→ Written tasks
1. List the molecular geometries that the bond-angle problem assigns to its species.
2. Convert the rows from their beginning through the line containing "export const myFeature" into a Markdown table with the columns Nr and Line, skipping blank lines. Omit the pictures.

→ Article
** begin **

In which of the following \(\mathrm{AF}_{n}\) molecules or ions is there more than one \(\mathrm{F}-\mathrm{A}-\mathrm{F}\) bond angle: \(\mathrm{PF}_{6}^{-}, \mathrm{SbF}_{5}, \mathrm{SF}_{4}\) ?

Short Answer

Expert verified
Both \( \mathrm{SbF}_{5} \) and \( \mathrm{SF}_{4} \) have more than one \( \mathrm{F}-\mathrm{A}-\mathrm{F} \) bond angle.

Step by step solution

01

Determine Molecular Geometry of Each Species

First, identify the central atom in each molecule or ion and determine the electron-domain geometry according to the VSEPR (Valence Shell Electron Pair Repulsion) theory. \( \mathrm{PF}_{6}^{-} \) has a central \( \mathrm{P} \) atom with 6 bonds, \( \mathrm{SbF}_{5} \) has a central \( \mathrm{Sb} \) atom with 5 bonds, and \( \mathrm{SF}_{4} \) has a central \( \mathrm{S} \) atom with 4 bonds and a lone pair. The geometries are octahedral for \( \mathrm{PF}_{6}^{-} \), trigonal bipyramidal for \( \mathrm{SbF}_{5} \), and see-saw for \( \mathrm{SF}_{4} \).

** end **

→ Records provided
** begin **

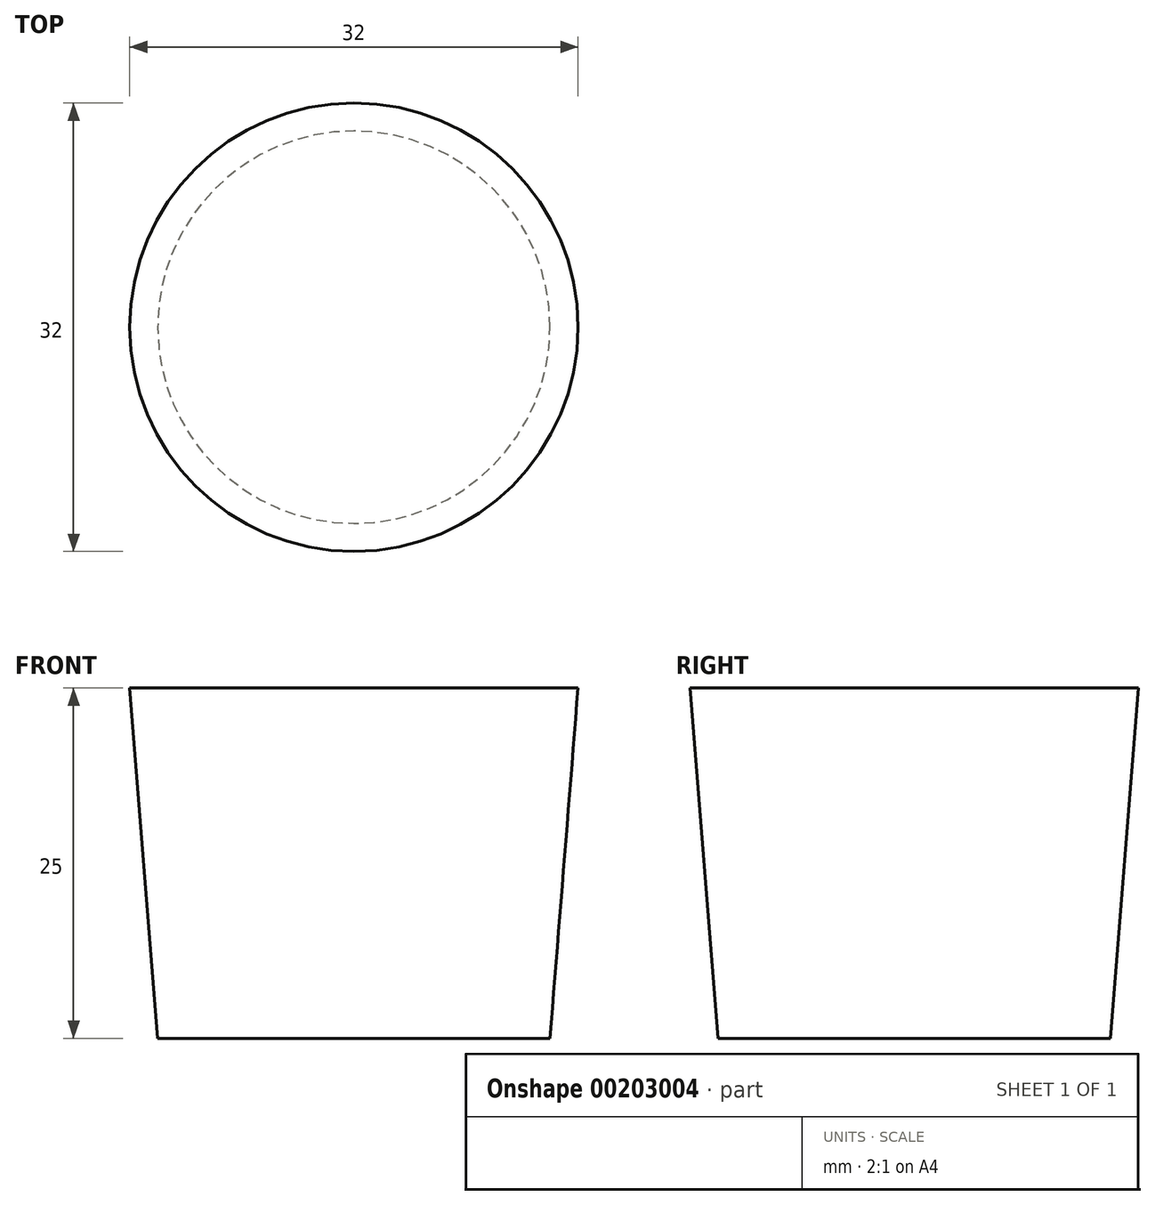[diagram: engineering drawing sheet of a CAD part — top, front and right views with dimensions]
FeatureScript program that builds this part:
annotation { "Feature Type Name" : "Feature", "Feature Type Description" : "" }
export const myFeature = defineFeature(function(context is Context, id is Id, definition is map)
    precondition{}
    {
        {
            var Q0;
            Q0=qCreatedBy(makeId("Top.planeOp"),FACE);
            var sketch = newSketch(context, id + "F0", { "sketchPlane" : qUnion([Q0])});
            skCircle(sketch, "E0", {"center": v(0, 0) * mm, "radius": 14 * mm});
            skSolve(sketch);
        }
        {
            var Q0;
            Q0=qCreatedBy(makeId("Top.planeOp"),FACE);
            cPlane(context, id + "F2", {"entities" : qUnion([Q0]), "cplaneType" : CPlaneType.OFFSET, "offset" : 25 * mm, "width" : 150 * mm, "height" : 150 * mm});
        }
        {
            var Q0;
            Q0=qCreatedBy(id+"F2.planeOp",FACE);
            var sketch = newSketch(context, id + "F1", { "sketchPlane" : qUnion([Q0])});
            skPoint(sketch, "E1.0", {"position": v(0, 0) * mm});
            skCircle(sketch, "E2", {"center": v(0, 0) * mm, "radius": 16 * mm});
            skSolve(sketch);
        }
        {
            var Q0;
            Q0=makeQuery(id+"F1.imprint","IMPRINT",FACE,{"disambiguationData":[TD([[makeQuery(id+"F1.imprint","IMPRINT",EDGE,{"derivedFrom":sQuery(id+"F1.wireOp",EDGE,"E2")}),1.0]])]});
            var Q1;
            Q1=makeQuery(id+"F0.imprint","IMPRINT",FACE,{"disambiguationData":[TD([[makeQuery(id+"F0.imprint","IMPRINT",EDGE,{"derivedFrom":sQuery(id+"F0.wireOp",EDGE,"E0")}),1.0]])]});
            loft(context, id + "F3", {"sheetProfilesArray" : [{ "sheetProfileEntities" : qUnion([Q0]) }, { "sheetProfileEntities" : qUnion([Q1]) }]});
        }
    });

** end **

→ Solved tasks
1.
- octahedral
- trigonal bipyramidal
- see-saw

2.
| Nr | Line |
|---|---|
| 1 | [diagram: engineering drawing sheet of a CAD part — top, front and right views with dimensions] |
| 2 | FeatureScript program that builds this part: |
| 3 | annotation { "Feature Type Name" : "Feature", "Feature Type Description" : "" } |
| 4 | export const myFeature = defineFeature(function(context is Context, id is Id, definition is map) |